POLICE have paid a former licensee thousands of pounds in damages after illegally shutting down his bar during a series of raids.
Officers slapped closure notices on city centre bar The Bank on five occasions last February and March over alleged breaches of licence conditions.
But police – who were acting on Home Office guidance – had no legal right to close down the bar on Westgate or threaten arrests.
The former licensee was out of pocket due to lost trading hours and launched a judicial review.
Now a High Court judge has ordered the Home Office and West Yorkshire Police to each pay the former Bank licensee £7,500 in damages for loss of profit plus undisclosed costs.
Mr Justice Edwards-Stuart ruled that flawed Home Office guidance – which said officers could threaten arrests after issuing closure notices and immediately close bars and pubs down due to licence breaches – was unlawful.

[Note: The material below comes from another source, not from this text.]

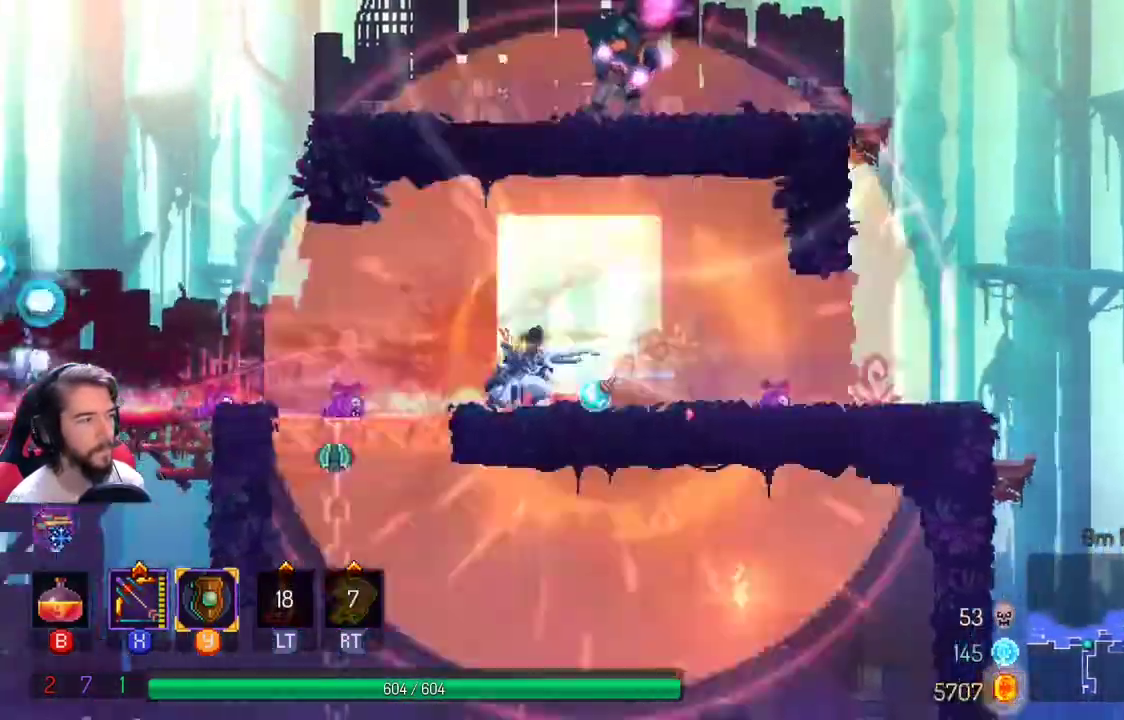
Gameplay with a controller (Xbox layout); each line is a JSON object with the inputs held at the frame after it. "events" lists button and stick changes between this image and that frame as [ms after this image, input, new state], when the widget could be followed in between. Not read: R3.
{"buttons": ["A"], "left_stick": "center", "right_stick": "center", "events": [[433, "A", "down"], [467, "left_stick", "center"]]}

A closure notice simply warns the licensee that if the licence condition breach is not put right within seven days then police can apply to magistrates for a closure notice.
Police issued The Bank licensee with a closure notice during one raid last February after claiming customers were dancing in an area not “designated” for dancing.
And last March police threatened to arrest the licence holder if he didn’t close the bar down immediately during a raid, because there was allegedly a certificate outstanding for electrical work at the bar.
The case led to Home Office chiefs withdrawing the guidance to police on closure notices.
A West Yorkshire Police spokeswoman said: “We acted entirely in good faith in accordance with the guidance and training provided by the Home Office.”
A Home Office spokeswoman said: “The issuing of a Closure Notice does not require premises to close and licensees should not be threatened with arrest for refusing to take immediate action.”
Michael Kheng, of Kurnia Licensing Consultants Ltd who acted on behalf of claimant The Bar (Wakefield) Ltd, said: “My client and I felt it right to pursue this matter to a judgment, so that the legal position is clearly established, to protect future licensees from similar conduct.”